WHAT TO WORK ON:
Pick up the Doc2Vec bug report about untrained document vectors right after its last line and write the next part.

Some Doc2Vec vectors remain untrained, with either giant #s of docvecs or small contrived corpuses

Investigating the user report at https://groups.google.com/d/msg/gensim/XbH5Sr6RBcI/w5-AIwpSAwAJ, I ran with a (much-smaller) version of the synthetic-corpus there, & reproduced similarly inexplicable results, with doc-vectors that should have received at least some training-adjustment showing no change after an epoch of training.

To demonstrate:

import logging
logging.root.setLevel(level=logging.INFO)
from gensim.models.doc2vec import TaggedDocument
from gensim.models import Doc2Vec
import numpy as np
import inspect

class DummyTaggedDocuments(object):

    def __init__(self, count=1001, shared_word=True, doc_word=True, digit_words=False):
        self.count = count
        self.shared_word = shared_word
        self.doc_word = doc_word
        self.digit_words = digit_words

    def __iter__(self):
        for i in range(self.count):
            words = []
            if self.shared_word:
                words += ['shared']
            if self.doc_word: 
                words += ['doc_'+str(i)]
            if self.digit_words:
                words += str(i)  
            tags = [i]
            if i == self.count - 1:
                logging.info("yielding last DummyTaggedDocument %i", i)
            yield TaggedDocument(words=words, tags=tags)

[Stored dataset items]
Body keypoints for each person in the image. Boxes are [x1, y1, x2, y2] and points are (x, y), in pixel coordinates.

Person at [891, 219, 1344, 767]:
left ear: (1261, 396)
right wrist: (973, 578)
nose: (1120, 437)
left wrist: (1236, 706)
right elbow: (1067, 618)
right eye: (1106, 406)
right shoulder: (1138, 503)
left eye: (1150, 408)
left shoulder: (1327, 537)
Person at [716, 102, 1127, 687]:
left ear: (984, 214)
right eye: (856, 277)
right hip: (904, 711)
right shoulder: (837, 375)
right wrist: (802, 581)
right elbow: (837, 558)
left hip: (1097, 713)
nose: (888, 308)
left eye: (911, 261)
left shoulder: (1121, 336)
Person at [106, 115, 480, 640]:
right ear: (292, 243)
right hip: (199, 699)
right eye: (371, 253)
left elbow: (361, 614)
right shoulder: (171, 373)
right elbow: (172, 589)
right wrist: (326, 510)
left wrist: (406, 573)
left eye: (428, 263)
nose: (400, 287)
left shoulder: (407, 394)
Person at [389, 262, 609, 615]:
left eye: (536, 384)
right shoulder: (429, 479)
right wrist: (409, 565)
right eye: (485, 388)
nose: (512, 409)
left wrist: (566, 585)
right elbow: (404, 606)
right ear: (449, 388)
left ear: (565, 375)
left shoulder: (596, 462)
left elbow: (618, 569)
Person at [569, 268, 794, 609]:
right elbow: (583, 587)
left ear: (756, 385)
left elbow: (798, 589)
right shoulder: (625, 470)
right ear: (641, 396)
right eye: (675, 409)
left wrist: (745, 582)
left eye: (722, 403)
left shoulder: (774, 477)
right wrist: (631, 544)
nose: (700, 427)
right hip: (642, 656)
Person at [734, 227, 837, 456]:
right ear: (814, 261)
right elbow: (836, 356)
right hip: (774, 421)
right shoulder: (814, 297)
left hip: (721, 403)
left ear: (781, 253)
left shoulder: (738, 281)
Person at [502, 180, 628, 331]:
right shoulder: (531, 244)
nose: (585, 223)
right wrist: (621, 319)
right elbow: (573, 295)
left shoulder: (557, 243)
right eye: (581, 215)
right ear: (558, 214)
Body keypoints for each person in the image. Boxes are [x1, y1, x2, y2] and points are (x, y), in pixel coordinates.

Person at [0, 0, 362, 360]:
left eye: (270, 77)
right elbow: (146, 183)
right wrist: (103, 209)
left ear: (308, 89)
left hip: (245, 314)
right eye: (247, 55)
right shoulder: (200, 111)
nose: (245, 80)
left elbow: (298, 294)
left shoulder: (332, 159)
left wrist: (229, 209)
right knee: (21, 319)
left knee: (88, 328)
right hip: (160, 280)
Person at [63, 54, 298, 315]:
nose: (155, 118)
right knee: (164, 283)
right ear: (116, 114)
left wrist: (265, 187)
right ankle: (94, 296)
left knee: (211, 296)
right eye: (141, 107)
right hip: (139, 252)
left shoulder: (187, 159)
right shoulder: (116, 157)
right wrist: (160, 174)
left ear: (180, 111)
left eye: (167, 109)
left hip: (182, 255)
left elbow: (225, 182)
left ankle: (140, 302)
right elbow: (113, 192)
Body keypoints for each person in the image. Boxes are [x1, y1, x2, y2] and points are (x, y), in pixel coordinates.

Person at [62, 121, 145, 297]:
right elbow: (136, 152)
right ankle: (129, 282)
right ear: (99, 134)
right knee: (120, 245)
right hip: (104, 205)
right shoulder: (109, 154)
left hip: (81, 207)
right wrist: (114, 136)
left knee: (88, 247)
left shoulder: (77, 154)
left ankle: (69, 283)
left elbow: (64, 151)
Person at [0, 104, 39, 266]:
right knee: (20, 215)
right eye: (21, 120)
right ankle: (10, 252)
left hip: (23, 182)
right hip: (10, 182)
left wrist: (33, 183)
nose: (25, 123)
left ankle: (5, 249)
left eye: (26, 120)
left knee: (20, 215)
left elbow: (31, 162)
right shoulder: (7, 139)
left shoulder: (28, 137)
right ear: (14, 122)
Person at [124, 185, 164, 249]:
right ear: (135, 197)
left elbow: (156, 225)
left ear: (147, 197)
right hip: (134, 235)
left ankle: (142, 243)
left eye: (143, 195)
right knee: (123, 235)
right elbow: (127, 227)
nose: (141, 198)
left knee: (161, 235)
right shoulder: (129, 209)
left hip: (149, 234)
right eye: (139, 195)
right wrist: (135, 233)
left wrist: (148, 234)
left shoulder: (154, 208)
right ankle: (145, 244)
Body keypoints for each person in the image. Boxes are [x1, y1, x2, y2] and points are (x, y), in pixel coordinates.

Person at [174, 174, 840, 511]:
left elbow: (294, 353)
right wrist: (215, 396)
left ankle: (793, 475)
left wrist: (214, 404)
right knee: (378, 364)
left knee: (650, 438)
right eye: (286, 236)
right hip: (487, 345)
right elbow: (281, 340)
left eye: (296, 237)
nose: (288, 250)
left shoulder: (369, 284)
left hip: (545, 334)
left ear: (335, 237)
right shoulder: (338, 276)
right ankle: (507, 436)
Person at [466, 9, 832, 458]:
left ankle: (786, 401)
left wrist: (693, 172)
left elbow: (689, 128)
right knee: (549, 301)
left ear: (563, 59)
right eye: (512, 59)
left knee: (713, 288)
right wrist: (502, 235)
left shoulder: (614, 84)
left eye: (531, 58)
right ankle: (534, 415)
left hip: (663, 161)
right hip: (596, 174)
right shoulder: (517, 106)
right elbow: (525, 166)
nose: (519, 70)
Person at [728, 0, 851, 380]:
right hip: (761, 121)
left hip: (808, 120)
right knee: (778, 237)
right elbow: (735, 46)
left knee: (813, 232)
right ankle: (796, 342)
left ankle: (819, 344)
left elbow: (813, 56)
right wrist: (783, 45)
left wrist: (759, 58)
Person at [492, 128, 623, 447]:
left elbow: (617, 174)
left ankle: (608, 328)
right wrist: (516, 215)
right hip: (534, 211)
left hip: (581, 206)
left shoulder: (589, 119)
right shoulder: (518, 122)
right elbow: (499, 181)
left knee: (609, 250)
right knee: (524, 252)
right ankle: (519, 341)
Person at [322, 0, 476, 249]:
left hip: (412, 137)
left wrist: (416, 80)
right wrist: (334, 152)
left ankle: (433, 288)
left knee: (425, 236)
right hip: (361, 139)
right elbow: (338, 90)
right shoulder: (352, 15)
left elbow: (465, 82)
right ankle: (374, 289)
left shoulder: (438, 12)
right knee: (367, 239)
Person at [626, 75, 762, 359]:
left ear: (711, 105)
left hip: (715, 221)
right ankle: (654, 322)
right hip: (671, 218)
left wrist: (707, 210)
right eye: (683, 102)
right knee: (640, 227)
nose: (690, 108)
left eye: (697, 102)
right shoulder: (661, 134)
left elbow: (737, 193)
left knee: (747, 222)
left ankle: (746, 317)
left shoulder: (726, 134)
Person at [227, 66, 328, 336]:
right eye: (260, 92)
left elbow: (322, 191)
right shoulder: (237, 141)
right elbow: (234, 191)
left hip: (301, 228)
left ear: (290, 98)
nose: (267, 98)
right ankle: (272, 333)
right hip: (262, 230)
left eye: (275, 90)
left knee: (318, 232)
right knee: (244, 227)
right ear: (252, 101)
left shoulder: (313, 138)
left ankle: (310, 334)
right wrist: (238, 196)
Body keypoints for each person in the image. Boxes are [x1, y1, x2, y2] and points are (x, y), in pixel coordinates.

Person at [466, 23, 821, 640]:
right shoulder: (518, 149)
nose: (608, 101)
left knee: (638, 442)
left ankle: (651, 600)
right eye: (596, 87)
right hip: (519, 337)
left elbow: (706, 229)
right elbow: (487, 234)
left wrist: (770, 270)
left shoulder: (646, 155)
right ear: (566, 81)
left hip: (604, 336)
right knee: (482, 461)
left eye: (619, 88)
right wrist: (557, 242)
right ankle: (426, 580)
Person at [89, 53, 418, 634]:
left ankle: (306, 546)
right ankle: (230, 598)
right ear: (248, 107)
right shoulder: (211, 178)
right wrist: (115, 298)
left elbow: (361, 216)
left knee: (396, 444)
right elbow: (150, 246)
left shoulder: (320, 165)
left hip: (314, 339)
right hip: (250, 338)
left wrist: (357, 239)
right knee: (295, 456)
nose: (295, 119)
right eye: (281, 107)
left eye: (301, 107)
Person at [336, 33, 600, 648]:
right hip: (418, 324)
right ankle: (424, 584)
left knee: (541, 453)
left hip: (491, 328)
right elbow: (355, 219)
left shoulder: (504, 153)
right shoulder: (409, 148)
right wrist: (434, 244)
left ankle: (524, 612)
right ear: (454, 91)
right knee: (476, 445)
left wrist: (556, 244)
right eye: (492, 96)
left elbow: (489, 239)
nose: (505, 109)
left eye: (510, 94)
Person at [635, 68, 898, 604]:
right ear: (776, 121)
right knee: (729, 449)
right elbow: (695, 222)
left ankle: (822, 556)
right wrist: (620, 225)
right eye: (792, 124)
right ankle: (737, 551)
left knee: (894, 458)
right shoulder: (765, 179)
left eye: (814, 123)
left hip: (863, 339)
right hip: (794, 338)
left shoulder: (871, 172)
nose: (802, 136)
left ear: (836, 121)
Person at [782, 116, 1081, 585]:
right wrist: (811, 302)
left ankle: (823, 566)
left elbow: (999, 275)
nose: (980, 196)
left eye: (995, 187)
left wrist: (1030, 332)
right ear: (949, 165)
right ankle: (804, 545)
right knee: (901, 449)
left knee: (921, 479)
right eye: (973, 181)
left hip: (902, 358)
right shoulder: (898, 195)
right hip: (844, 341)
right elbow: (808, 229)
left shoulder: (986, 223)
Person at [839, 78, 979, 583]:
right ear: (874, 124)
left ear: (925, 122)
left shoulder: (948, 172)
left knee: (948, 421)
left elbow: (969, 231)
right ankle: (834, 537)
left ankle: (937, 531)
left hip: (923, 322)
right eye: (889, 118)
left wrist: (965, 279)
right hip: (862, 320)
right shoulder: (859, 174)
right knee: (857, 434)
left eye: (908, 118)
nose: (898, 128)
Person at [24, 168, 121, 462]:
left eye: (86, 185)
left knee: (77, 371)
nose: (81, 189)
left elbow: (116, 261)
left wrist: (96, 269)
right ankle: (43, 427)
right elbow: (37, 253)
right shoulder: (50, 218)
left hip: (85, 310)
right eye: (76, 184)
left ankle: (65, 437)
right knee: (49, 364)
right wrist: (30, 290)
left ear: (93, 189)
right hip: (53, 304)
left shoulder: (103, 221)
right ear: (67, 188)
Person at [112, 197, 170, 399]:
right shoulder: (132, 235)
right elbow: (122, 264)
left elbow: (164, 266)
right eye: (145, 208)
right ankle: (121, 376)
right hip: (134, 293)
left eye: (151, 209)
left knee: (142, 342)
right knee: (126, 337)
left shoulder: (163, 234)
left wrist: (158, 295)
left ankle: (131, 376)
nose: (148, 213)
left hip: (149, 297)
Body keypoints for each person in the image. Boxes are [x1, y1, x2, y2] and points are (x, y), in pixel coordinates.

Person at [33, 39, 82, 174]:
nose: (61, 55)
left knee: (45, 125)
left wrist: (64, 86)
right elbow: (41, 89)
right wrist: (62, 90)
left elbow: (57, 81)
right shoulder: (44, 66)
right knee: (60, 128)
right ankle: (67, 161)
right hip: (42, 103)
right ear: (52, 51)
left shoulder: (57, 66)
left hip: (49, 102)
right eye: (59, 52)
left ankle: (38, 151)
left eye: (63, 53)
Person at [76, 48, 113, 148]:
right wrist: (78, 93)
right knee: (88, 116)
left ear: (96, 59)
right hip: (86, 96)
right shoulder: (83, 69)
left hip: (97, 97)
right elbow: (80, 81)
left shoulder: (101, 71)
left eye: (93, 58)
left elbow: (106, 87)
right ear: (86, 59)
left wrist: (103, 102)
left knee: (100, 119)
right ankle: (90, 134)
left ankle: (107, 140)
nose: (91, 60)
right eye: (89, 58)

OUTPUT FOR THIS TASK:
def test_d2v_docvecs_trained(doc_args={}, d2v_args={}):
    """Demo bug in Doc2Vec (& more?) as of gensim 3.8.1 with sample>0"""
    docs = DummyTaggedDocuments(**doc_args)
    d2v_model = Doc2Vec(**d2v_args)

    d2v_model.build_vocab(docs, progress_per=100000)
    starting_vecs = d2v_model.docvecs.vectors_docs.copy()  

    d2v_model.train(docs, total_examples=d2v_model.corpus_count, epochs=d2v_model.epochs, report_delay=5)

    unchanged = np.all(starting_vecs==d2v_model.docvecs.vectors_docs, axis=1)
    unchanged_indexes = np.argwhere(unchanged)

    return (len(unchanged_indexes), list(unchanged_indexes))

test_d2v_docvecs_trained(d2v_args=dict(min_count=0, sample=0.01, vector_size=4, epochs=1, workers=1))

The return value of this test method should, for the given parameters, be a count of 0 unchanged vectors, and and empty-list of unchanged vector indexes. But in a typical run I'm getting instead:

(12,
 [array([0]),
  array([1]),
  array([4]),
  array([6]),
  array([9]),
  array([11]),
  array([13]),
  array([14]),
  array([15]),
  array([30]),
  array([33]),
  array([80])])

Though this is an artificial dataset, with peculiar 2-word documents, which will often only be 1-word documents (after frequent-word-downsampling of the term shared by all documents) – every document should be at least 1 word long, and thus get at least some training in any single epoch. The logging output regarding sampling accurately reports what the effects should be (at this sampling level):

INFO:gensim.models.doc2vec:collected 1002 word types and 1001 unique tags from a corpus of 1001 examples and 2002 words
INFO:gensim.models.word2vec:Loading a fresh vocabulary
INFO:gensim.models.word2vec:effective_min_count=0 retains 1002 unique words (100% of original 1002, drops 0)
INFO:gensim.models.word2vec:effective_min_count=0 leaves 2002 word corpus (100% of original 2002, drops 0)
INFO:gensim.models.word2vec:deleting the raw counts dictionary of 1002 items
INFO:gensim.models.word2vec:sample=0.01 downsamples 1 most-common words
INFO:gensim.models.word2vec:downsampling leaves estimated 1162 word corpus (58.1% of prior 2002)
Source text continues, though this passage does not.